パンデミック下の緊急事態宣言が解除されるに伴い、世界の経済社会は失速から立ち直ることが求められる。クレジットカードビジネスにおいても、顧客中心視点での「満足と支持」が得られる戦略を実行することが重要となる。

林野 宏(クレディセゾン 代表取締役会長CEO)

イノベーション待望期の
パンデミック発生

21世紀の企業経営の中核戦略では「グローバル化」「デジタル化」そしてあらゆる事業・商品・サービスの「イノベーション」が必要なタイミングでパンデミックが発生した。各国が流行の連鎖を断ち切る為「ヒト・モノ・カネ」の流通を停止して「鎖国状態」を生み出した。我が国も緊急事態宣言により学校をはじめ、遊園地まで閉鎖状態となり外出禁止が前提となった。

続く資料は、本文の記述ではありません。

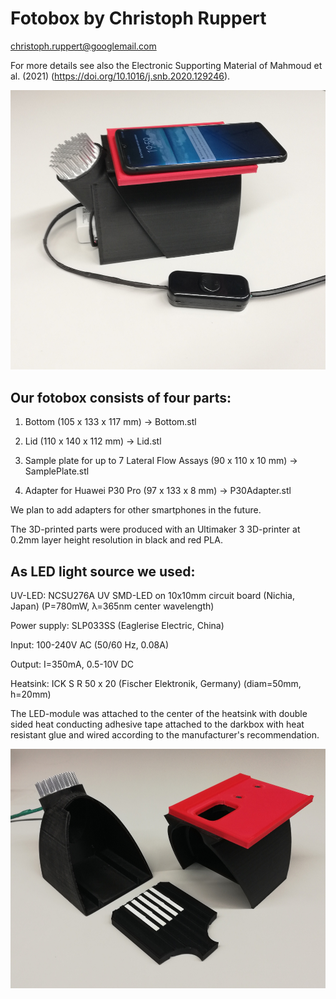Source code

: # Fotobox by Christoph Ruppert 
christoph.ruppert@googlemail.com

For more details see also the Electronic Supporting Material of 
Mahmoud et al. (2021) (https://doi.org/10.1016/j.snb.2020.129246).

![Fotobox1](Fotobox1.jpg)

## Our fotobox consists of four parts:

1) Bottom (105 x 133 x 117 mm) -> Bottom.stl

2) Lid (110 x 140 x 112 mm) -> Lid.stl

3) Sample plate for up to 7 Lateral Flow Assays (90 x 110 x 10 mm) -> SamplePlate.stl

4) Adapter for Huawei P30 Pro (97 x 133 x 8 mm) -> P30Adapter.stl

We plan to add adapters for other smartphones in the future.

The 3D-printed parts were produced with an Ultimaker 3 3D-printer at 0.2mm
layer height resolution in black and red PLA.


## As LED light source we used:

UV-LED: NCSU276A UV SMD-LED on 10x10mm circuit board (Nichia, Japan) 
(P=780mW, λ=365nm center wavelength)

Power supply: SLP033SS (Eaglerise Electric, China)

Input: 100-240V AC (50/60 Hz, 0.08A)

Output: I=350mA, 0.5-10V DC

Heatsink: ICK S R 50 x 20 (Fischer Elektronik, Germany) (diam=50mm, h=20mm)

The LED-module was attached to the center of the heatsink with double sided heat 
conducting adhesive tape attached to the darkbox with heat resistant glue and 
wired according to the manufacturer's recommendation.

![Fotobox2](Fotobox2.jpg)

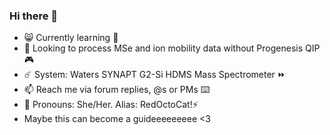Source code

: ### Hi there 👋
- 😸 Currently learning 🌱
- 👀 Looking to process MSe and ion mobility data without Progenesis QIP 🎮
- ☄️ System: Waters SYNAPT G2-Si HDMS Mass Spectrometer ⏩
- 📫 Reach me via forum replies, @s or PMs ⌨️
- 👧 Pronouns: She/Her. Alias: RedOctoCat!⚡
- Maybe this can become a guideeeeeeeee <3
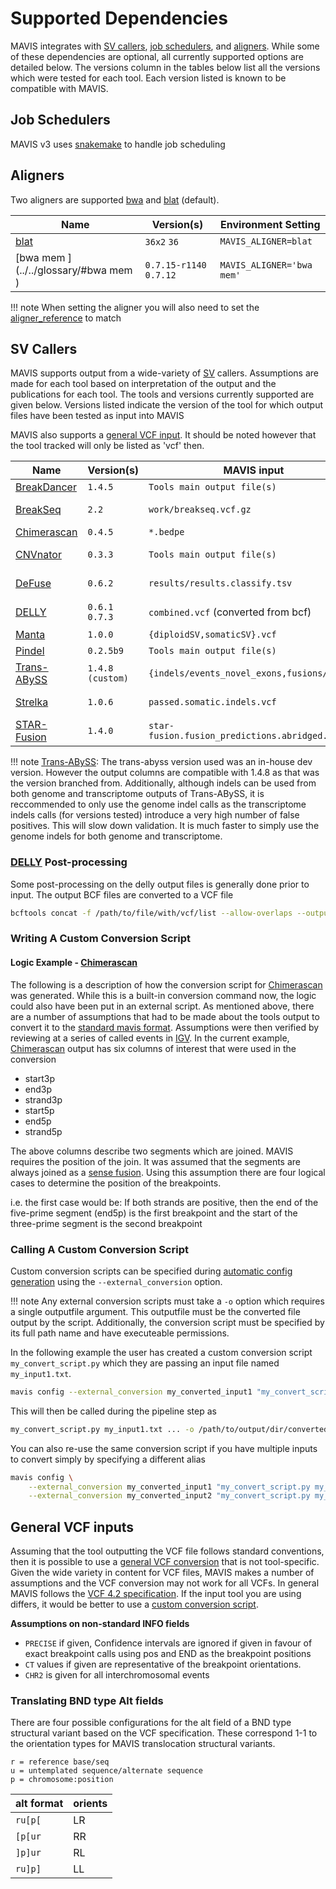 # Supported Dependencies

MAVIS integrates with
[SV callers](../../inputs/support/#sv-callers),
[job schedulers](../../inputs/support/#job-schedulers), and
[aligners](../../inputs/support/#aligners). While some of
these dependencies are optional, all currently supported options are
detailed below. The versions column in the tables below list all the
versions which were tested for each tool. Each version listed is known
to be compatible with MAVIS.

## Job Schedulers

MAVIS v3 uses [snakemake](https://snakemake.readthedocs.io/en/stable/) to handle job scheduling

## Aligners

Two aligners are supported [bwa](../../glossary/#bwa) and
[blat](../../glossary/#blat) (default).

| Name                                           | Version(s)              | Environment Setting       |
| ---------------------------------------------- | ----------------------- | ------------------------- |
| [blat](../../glossary/#blat)                   | `36x2` `36`             | `MAVIS_ALIGNER=blat`      |
| [bwa mem <bwa>](../../glossary/#bwa mem <bwa>) | `0.7.15-r1140` `0.7.12` | `MAVIS_ALIGNER='bwa mem'` |

!!! note
    When setting the aligner you will also need to set the
    [aligner_reference](../../configuration/settings/#aligner_reference) to match

## SV Callers

MAVIS supports output from a wide-variety of [SV](../../glossary/#sv) callers. Assumptions are made for each tool based on
interpretation of the output and the publications for each tool. The
tools and versions currently supported are given below. Versions listed
indicate the version of the tool for which output files have been tested
as input into MAVIS

MAVIS also supports a [general VCF input](../../inputs/support/#general-vcf-inputs).
It should be noted however that the tool tracked will only be listed as
'vcf' then.

| Name                                       | Version(s)       | MAVIS input                                   | Publication                                                 |
| ------------------------------------------ | ---------------- | --------------------------------------------- | ----------------------------------------------------------- |
| [BreakDancer](../../glossary/#breakdancer) | `1.4.5`          | `Tools main output file(s)`                   | [Chen-2009](../../background/citations#chen-2009)           |
| [BreakSeq](../../glossary/#breakseq)       | `2.2`            | `work/breakseq.vcf.gz`                        | [Abyzov-2015](../../background/citations#abyzov-2015)       |
| [Chimerascan](../../glossary/#chimerascan) | `0.4.5`          | `*.bedpe`                                     | [Iyer-2011](../../background/citations#Iyer-2011)           |
| [CNVnator](../../glossary/#cnvnator)       | `0.3.3`          | `Tools main output file(s)`                   | [Abyzov-2011](../../background/citations#abyzov-2011)       |
| [DeFuse](../../glossary/#defuse)           | `0.6.2`          | `results/results.classify.tsv`                | [McPherson-2011](../../background/citations#mcpherson-2011) |
| [DELLY](../../glossary/#delly)             | `0.6.1` `0.7.3`  | `combined.vcf` (converted from bcf)           | [Rausch-2012](../../background/citations#rausch-2012)       |
| [Manta](../../glossary/#manta)             | `1.0.0`          | `{diploidSV,somaticSV}.vcf`                   | [Chen-2016](../../background/citations#chen-2016)           |
| [Pindel](../../glossary/#pindel)           | `0.2.5b9`        | `Tools main output file(s)`                   | [Ye-2009](../../background/citations#ye-2009)               |
| [Trans-ABySS](../../glossary/#trans-abyss) | `1.4.8 (custom)` | `{indels/events_novel_exons,fusions/*}.tsv`   | [Robertson-2010](../../background/citations#robertson-2010) |
| [Strelka](../../glossary/#strelka)         | `1.0.6`          | `passed.somatic.indels.vcf`                   | [Saunders-2012](../../background/citations#saunders-2012)   |
| [STAR-Fusion](../../glossary/#star-fusion) | `1.4.0`          | `star-fusion.fusion_predictions.abridged.tsv` | [Haas-2017](../../background/citations#haas-2017)           |

!!! note
    [Trans-ABySS](../../glossary/#trans-abyss): The trans-abyss version
    used was an in-house dev version. However the output columns are
    compatible with 1.4.8 as that was the version branched from.
    Additionally, although indels can be used from both genome and
    transcriptome outputs of Trans-ABySS, it is reccommended to only use the
    genome indel calls as the transcriptome indels calls (for versions
    tested) introduce a very high number of false positives. This will slow
    down validation. It is much faster to simply use the genome indels for
    both genome and transcriptome.

### [DELLY](../../glossary/#delly) Post-processing

Some post-processing on the delly output files is generally done prior
to input. The output BCF files are converted to a VCF file

```bash
bcftools concat -f /path/to/file/with/vcf/list --allow-overlaps --output-type v --output combined.vcf
```

### Writing A Custom Conversion Script

#### Logic Example - [Chimerascan](../../glossary/#chimerascan)

The following is a description of how the conversion script for
[Chimerascan](../../background/citations/#iyer-2011) was generated.
While this is a built-in conversion command now, the logic could also
have been put in an external script. As mentioned above, there are a
number of assumptions that had to be made about the tools output to
convert it to the
[standard mavis format](../../inputs/standard/). Assumptions were then verified by reviewing at a series of
called events in [IGV](../../glossary/#igv). In the current
example, [Chimerascan](../../background/citations/#iyer-2011) output
has six columns of interest that were used in the conversion

- start3p
- end3p
- strand3p
- start5p
- end5p
- strand5p

The above columns describe two segments which are joined. MAVIS requires
the position of the join. It was assumed that the segments are always
joined as a [sense fusion](../../glossary/#sense-fusion). Using this
assumption there are four logical cases to determine the position of the
breakpoints.

i.e. the first case would be: If both strands are positive, then the end
of the five-prime segment (end5p) is the first breakpoint and the start
of the three-prime segment is the second breakpoint

### Calling A Custom Conversion Script

Custom conversion scripts can be specified during
[automatic config generation](../../configuration/general/#pipeline-configuration-file)
using the `--external_conversion` option.

!!! note
    Any external conversion scripts must take a `-o` option which requires a
    single outputfile argument. This outputfile must be the converted file
    output by the script. Additionally, the conversion script must be
    specified by its full path name and have executeable permissions.

In the following example the user has created a custom conversion script
`my_convert_script.py` which they are passing an input file named
`my_input1.txt`.

```bash
mavis config --external_conversion my_converted_input1 "my_convert_script.py my_input1.txt ... "
```

This will then be called during the pipeline step as

```bash
my_convert_script.py my_input1.txt ... -o /path/to/output/dir/converted_inputs/my_converted_input1.tab
```

You can also re-use the same conversion script if you have multiple
inputs to convert simply by specifying a different alias

```bash
mavis config \
    --external_conversion my_converted_input1 "my_convert_script.py my_input1.txt" \
    --external_conversion my_converted_input2 "my_convert_script.py my_input2.txt"
```

## General VCF inputs

Assuming that the tool outputting the VCF file follows standard
conventions, then it is possible to use a
[general VCF conversion](../../package/mavis/tools/vcf)
that is not tool-specific. Given the wide variety in content for VCF files,
MAVIS makes a number of assumptions and the VCF conversion may not work
for all VCFs. In general MAVIS follows the [VCF 4.2
specification](https://samtools.github.io/hts-specs/VCFv4.2.pdf). If the
input tool you are using differs, it would be better to use a
[custom conversion script](#calling-a-custom-conversion-script).

**Assumptions on non-standard INFO fields**

- `PRECISE` if given, Confidence intervals are ignored if given in favour of exact breakpoint calls using pos and END as the breakpoint positions
- `CT` values if given are representative of the breakpoint orientations.
- `CHR2` is given for all interchromosomal events

### Translating BND type Alt fields

There are four possible configurations for the alt field of a BND type structural variant
based on the VCF specification. These correspond 1-1 to the orientation types for MAVIS
translocation structural variants.

```text
r = reference base/seq
u = untemplated sequence/alternate sequence
p = chromosome:position
```

| alt format | orients |
| ---------- | ------- |
| `ru[p[`    | LR      |
| `[p[ur`    | RR      |
| `]p]ur`    | RL      |
| `ru]p]`    | LL      |
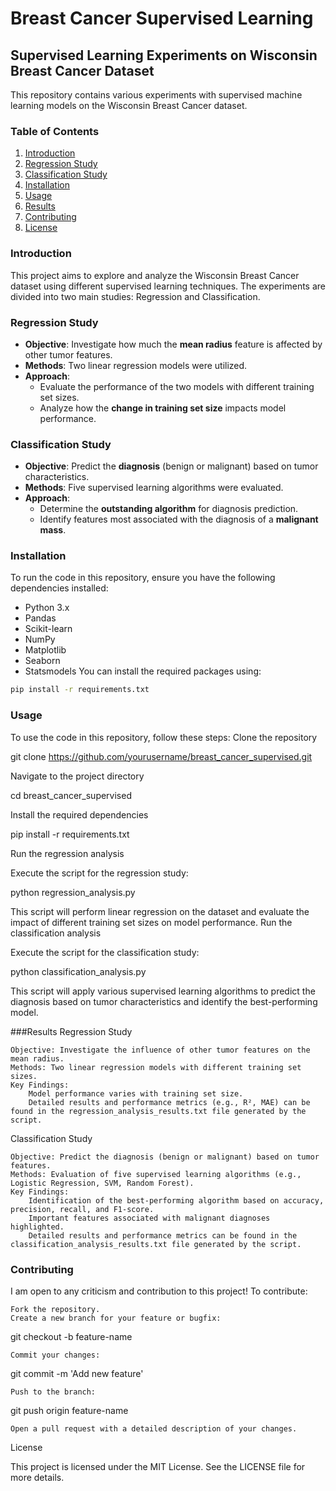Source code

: # Breast Cancer Supervised Learning
## Supervised Learning Experiments on Wisconsin Breast Cancer Dataset

This repository contains various experiments with supervised machine learning models on the Wisconsin Breast Cancer dataset.

### Table of Contents
1. [Introduction](#introduction)
2. [Regression Study](#regression-study)
3. [Classification Study](#classification-study)
4. [Installation](#installation)
5. [Usage](#usage)
6. [Results](#results)
7. [Contributing](#contributing)
8. [License](#license)

### Introduction

This project aims to explore and analyze the Wisconsin Breast Cancer dataset using different supervised learning techniques. The experiments are divided into two main studies: Regression and Classification.

### Regression Study

- **Objective**: Investigate how much the **mean radius** feature is affected by other tumor features.
- **Methods**: Two linear regression models were utilized.
- **Approach**: 
  - Evaluate the performance of the two models with different training set sizes.
  - Analyze how the **change in training set size** impacts model performance.

### Classification Study

- **Objective**: Predict the **diagnosis** (benign or malignant) based on tumor characteristics.
- **Methods**: Five supervised learning algorithms were evaluated.
- **Approach**: 
  - Determine the **outstanding algorithm** for diagnosis prediction.
  - Identify features most associated with the diagnosis of a **malignant mass**.

### Installation

To run the code in this repository, ensure you have the following dependencies installed:

- Python 3.x
- Pandas
- Scikit-learn
- NumPy
- Matplotlib
- Seaborn
- Statsmodels
You can install the required packages using:
```bash
pip install -r requirements.txt
```

### Usage

To use the code in this repository, follow these steps:
Clone the repository

git clone https://github.com/yourusername/breast_cancer_supervised.git

Navigate to the project directory

cd breast_cancer_supervised

Install the required dependencies

pip install -r requirements.txt

Run the regression analysis

Execute the script for the regression study:

python regression_analysis.py

This script will perform linear regression on the dataset and evaluate the impact of different training set sizes on model performance.
Run the classification analysis

Execute the script for the classification study:

python classification_analysis.py

This script will apply various supervised learning algorithms to predict the diagnosis based on tumor characteristics and identify the best-performing model.

###Results
Regression Study

    Objective: Investigate the influence of other tumor features on the mean radius.
    Methods: Two linear regression models with different training set sizes.
    Key Findings:
        Model performance varies with training set size.
        Detailed results and performance metrics (e.g., R², MAE) can be found in the regression_analysis_results.txt file generated by the script.

Classification Study

    Objective: Predict the diagnosis (benign or malignant) based on tumor features.
    Methods: Evaluation of five supervised learning algorithms (e.g., Logistic Regression, SVM, Random Forest).
    Key Findings:
        Identification of the best-performing algorithm based on accuracy, precision, recall, and F1-score.
        Important features associated with malignant diagnoses highlighted.
        Detailed results and performance metrics can be found in the classification_analysis_results.txt file generated by the script.

### Contributing

I am open to any criticism and contribution to this project! To contribute:

    Fork the repository.
    Create a new branch for your feature or bugfix:

git checkout -b feature-name

    Commit your changes:

git commit -m 'Add new feature'

    Push to the branch:

git push origin feature-name

    Open a pull request with a detailed description of your changes.

License

This project is licensed under the MIT License. See the LICENSE file for more details.

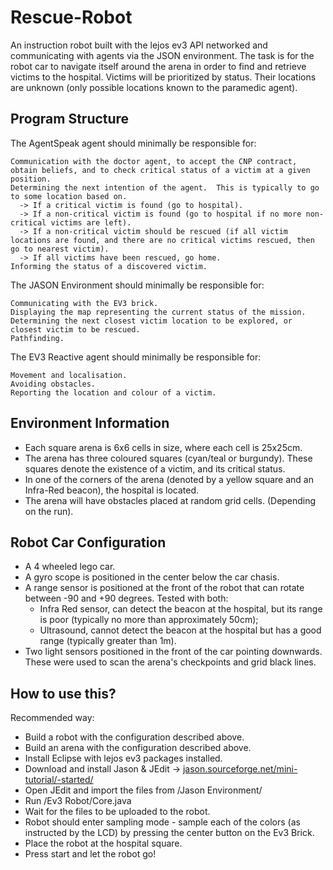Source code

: # Rescue-Robot
An instruction robot built with the lejos ev3 API networked and communicating with agents via the JSON environment.
The task is for the robot car to navigate itself around the arena in order to find and retrieve victims to the hospital.
Victims will be prioritized by status. Their locations are unknown (only possible locations known to the paramedic agent). 

## Program Structure
The AgentSpeak agent should minimally be responsible for:

    Communication with the doctor agent, to accept the CNP contract, obtain beliefs, and to check critical status of a victim at a given position.
    Determining the next intention of the agent.  This is typically to go to some location based on.
      -> If a critical victim is found (go to hospital).
      -> If a non-critical victim is found (go to hospital if no more non-critical victims are left).
      -> If a non-critical victim should be rescued (if all victim locations are found, and there are no critical victims rescued, then go to nearest victim).
      -> If all victims have been rescued, go home.
    Informing the status of a discovered victim.

The JASON Environment should minimally be responsible for:

    Communicating with the EV3 brick.
    Displaying the map representing the current status of the mission.
    Determining the next closest victim location to be explored, or closest victim to be rescued.
    Pathfinding.

The EV3 Reactive agent should minimally be responsible for:

    Movement and localisation.
    Avoiding obstacles.
    Reporting the location and colour of a victim.

## Environment Information
- Each square arena is 6x6 cells in size, where each cell is 25x25cm.
- The arena has three coloured squares (cyan/teal or burgundy). These squares denote the existence of a victim, and its critical status.
- In one of the corners of the arena (denoted by a yellow square and an Infra-Red beacon), the hospital is located.
- The arena will have obstacles placed at random grid cells. (Depending on the run).

## Robot Car Configuration
- A 4 wheeled lego car.
- A gyro scope is positioned in the center below the car chasis.
- A range sensor is positioned at the front of the robot that can rotate between -90 and +90 degrees. Tested with both: 
  - Infra Red sensor, can detect the beacon at the hospital, but its range is poor (typically no more than approximately 50cm);
  - Ultrasound, cannot detect the beacon at the hospital but has a good range (typically greater than 1m).
- Two light sensors positioned in the front of the car pointing downwards. These were used to scan the arena's checkpoints and grid black lines. 

## How to use this? 
Recommended way:
- Build a robot with the configuration described above.
- Build an arena with the configuration described above.
- Install Eclipse with lejos ev3 packages installed.
- Download and install Jason & JEdit -> [jason.sourceforge.net/mini-tutorial/-started/](jason.sourceforge.net/mini-tutorial/-started/)
- Open JEdit and import the files from /Jason Environment/
- Run /Ev3 Robot/Core.java
- Wait for the files to be uploaded to the robot.
- Robot should enter sampling mode - sample each of the colors (as instructed by the LCD) by pressing the center button on the Ev3 Brick.
- Place the robot at the hospital square.
- Press start and let the robot go!
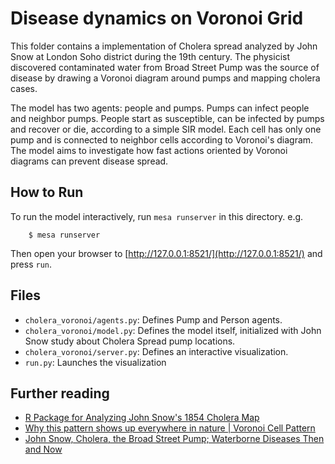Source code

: # Disease dynamics on Voronoi Grid

This folder contains a implementation of Cholera spread analyzed by John Snow at London Soho district during the 19th century. The physicist discovered contaminated water from Broad Street Pump was the source of disease by drawing a Voronoi diagram around pumps and mapping cholera cases.

The model has two agents: people and pumps. Pumps can infect people and neighbor pumps. People start as susceptible, can be infected by pumps and recover or die, according to a simple SIR model. Each cell has only one pump and is connected to neighbor cells according to Voronoi's diagram. The model aims to investigate how fast actions oriented by Voronoi diagrams can prevent disease spread.

## How to Run
 
To run the model interactively, run ``mesa runserver`` in this directory. e.g.

```
    $ mesa runserver
```

Then open your browser to [http://127.0.0.1:8521/](http://127.0.0.1:8521/) and press ``run``.

## Files

* ``cholera_voronoi/agents.py``: Defines Pump and Person agents.
* ``cholera_voronoi/model.py``: Defines the model itself, initialized with John Snow study about Cholera Spread pump locations.
* ``cholera_voronoi/server.py``: Defines an interactive visualization.
* ``run.py``: Launches the visualization

## Further reading
- [R Package for Analyzing John Snow's 1854 Cholera Map ](https://github.com/lindbrook/cholera)
- [Why this pattern shows up everywhere in nature | Voronoi Cell Pattern](https://www.youtube.com/watch?v=GafRRl5XRPM&t=183s)
- [John Snow, Cholera, the Broad Street Pump; Waterborne Diseases Then and Now](https://www.ncbi.nlm.nih.gov/pmc/articles/PMC7150208/)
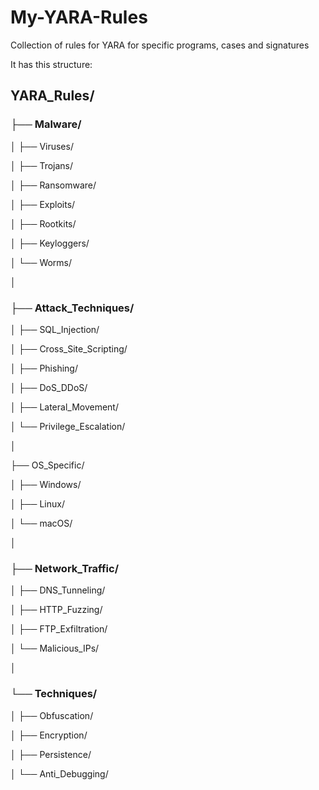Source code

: # My-YARA-Rules
Collection of rules for YARA for specific programs, cases and signatures

It has this structure:


## YARA_Rules/



### ├── Malware/

│   ├── Viruses/

│   ├── Trojans/

│   ├── Ransomware/

│   ├── Exploits/

│   ├── Rootkits/

│   ├── Keyloggers/

│   └── Worms/

│

### ├── Attack_Techniques/

│   ├── SQL_Injection/

│   ├── Cross_Site_Scripting/

│   ├── Phishing/

│   ├── DoS_DDoS/

│   ├── Lateral_Movement/

│   └── Privilege_Escalation/

│

├── OS_Specific/

│   ├── Windows/

│   ├── Linux/

│   └── macOS/

│

### ├── Network_Traffic/

│   ├── DNS_Tunneling/

│   ├── HTTP_Fuzzing/

│   ├── FTP_Exfiltration/

│   └── Malicious_IPs/

│

### └── Techniques/

│   ├── Obfuscation/
    
│   ├── Encryption/
    
│   ├── Persistence/
    
│   └── Anti_Debugging/
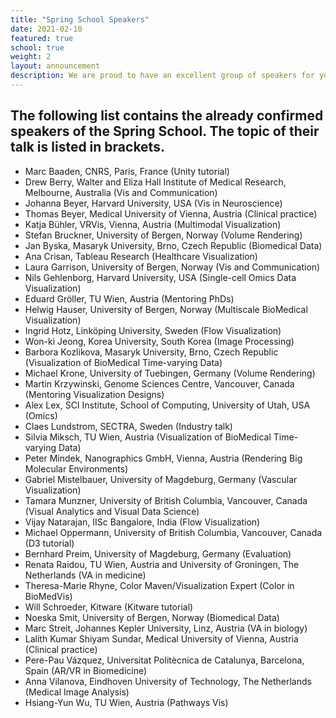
 ```yaml
---
title: "Spring School Speakers"
date: 2021-02-10
featured: true
school: true
weight: 2
layout: announcement
description: We are proud to have an excellent group of speakers for you.
---
```


## The following list contains the already confirmed speakers of the Spring School. The topic of their talk is listed in brackets.
* Marc Baaden, CNRS, Paris, France (Unity tutorial)
* Drew Berry, Walter and Eliza Hall Institute of Medical Research, Melbourne, Australia (Vis and Communication)
* Johanna Beyer, Harvard University, USA (Vis in Neuroscience)
* Thomas Beyer, Medical University of Vienna, Austria (Clinical practice)
* Katja Bühler, VRVis, Vienna, Austria (Multimodal Visualization)
* Stefan Bruckner, University of Bergen, Norway (Volume Rendering)
* Jan Byska, Masaryk University, Brno, Czech Republic (Biomedical Data)
* Ana Crisan, Tableau Research (Healthcare Visualization)
* Laura Garrison, University of Bergen, Norway (Vis and Communication)
* Nils Gehlenborg, Harvard University, USA (Single-cell Omics Data Visualization)
* Eduard Gröller, TU Wien, Austria (Mentoring PhDs)
* Helwig Hauser, University of Bergen, Norway (Multiscale BioMedical Visualization)
* Ingrid Hotz, Linköping University, Sweden (Flow Visualization)
* Won-ki Jeong, Korea University, South Korea (Image Processing)
* Barbora Kozlikova, Masaryk University, Brno, Czech Republic (Visualization of BioMedical Time-varying Data)
* Michael Krone, University of Tuebingen, Germany (Volume Rendering)
* Martin Krzywinski, Genome Sciences Centre, Vancouver, Canada (Mentoring Visualization Designs)
* Alex Lex, SCI Institute, School of Computing, University of Utah, USA (Omics)
* Claes Lundstrom, SECTRA, Sweden (Industry talk)
* Silvia Miksch, TU Wien, Austria (Visualization of BioMedical Time-varying Data)
* Peter Mindek, Nanographics GmbH, Vienna, Austria (Rendering Big Molecular Environments)
* Gabriel Mistelbauer, University of Magdeburg, Germany (Vascular Visualization)
* Tamara Munzner, University of British Columbia, Vancouver, Canada (Visual Analytics and Visual Data Science)
* Vijay Natarajan, IISc Bangalore, India (Flow Visualization)
* Michael Oppermann, University of British Columbia, Vancouver, Canada (D3 tutorial)
* Bernhard Preim, University of Magdeburg, Germany (Evaluation)
* Renata Raidou, TU Wien, Austria and University of Groningen, The Netherlands (VA in medicine)
* Theresa-Marie Rhyne, Color Maven/Visualization Expert (Color in BioMedVis)
* Will Schroeder, Kitware (Kitware tutorial)
* Noeska Smit, University of Bergen, Norway (Biomedical Data)
* Marc Streit, Johannes Kepler University, Linz, Austria (VA in biology)
* Lalith Kumar Shiyam Sundar, Medical University of Vienna, Austria (Clinical practice)
* Pere-Pau Vázquez, Universitat Politècnica de Catalunya, Barcelona, Spain (AR/VR in Biomedicine)
* Anna Vilanova, Eindhoven University of Technology, The Netherlands (Medical Image Analysis)
* Hsiang-Yun Wu, TU Wien, Austria (Pathways Vis)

人々は、連日のマスメディアの恐怖心に操られ最悪の状況に追い込まれたと言ってよいが 先進諸国は経済失速の影響が凄まじく急速に解除に向かうと思われる。我が国も追随する。

仕事、会議はリモートで行われ、結果として本当の「働き方改革」が実現することになる。これを機会に高度成長期の二次産業を中心とした20世紀の価値観は変化せざるを得ない。ポスト・コロナとは何か?①働き方改革とデジタル化の促進、②顧客サービスの在り方とスマホの活用、③新しいマーケット創造であると思う。「顧客を中心」に置き、その「満足と支持」が得られる戦略を実行するしかない。

コロナの出現と
クレジットカード業界

クレジットカードビジネスでコロナの出現により変わったことは何か?

クレディセゾン(以下、当社)の取扱高は前年比で見ると1月105.8% 2月107.8% 3月93.8% 4月78.2% となっている。当社加盟店業態別取扱高前年比では、表の通り全体で 1月104% 3月90% 4月65% と急激に数値が低下した。業態別で見るとショッピングセンター16%、百貨店27%、ファッション店舗40%であり コンビニ、家電量販店は90%と善戦している。一方 前年を2桁以上、上回っているのは、量販店、通販・EC、スーパー、生協等である。書籍・音楽は142%と傑出している。絶望的な業態としては、旅行・交通、宿泊、飲食等、で今後も自粛を継続すれば、倒産が続出する。この傾向は5月中旬迄は更に悪化し厳しい結果となり 失業者と倒産件数が急増する為、不良債権の発生に繋がる。

表 コロナの消費への影響

出典:筆者作成

 

今回のような非常事態がなければ我が国に在宅勤務やテレワークが普及するにはかなりの時間を要したと思われる。日本人の出社美徳が崩れ 残業の習慣も破壊される。一方、働けない人達にも働く機会が生まれる。出勤、出張に要する「時間とコスト」は軽減されるがコミュニケーションはオンラインを通じた無機質なものへと変化する。人は時間効率を重視し 物理的空間に対しても異なった価値観に変化していく。オフィスの集中が崩れフリーアドレス志向や大都市から職住近接の地方への分散の流れも加速するのではないか。デジタル化が進捗すれば労働難易度が明確になり、失業との関連も含めて これは困った現象であるが賃金格差は拡大する。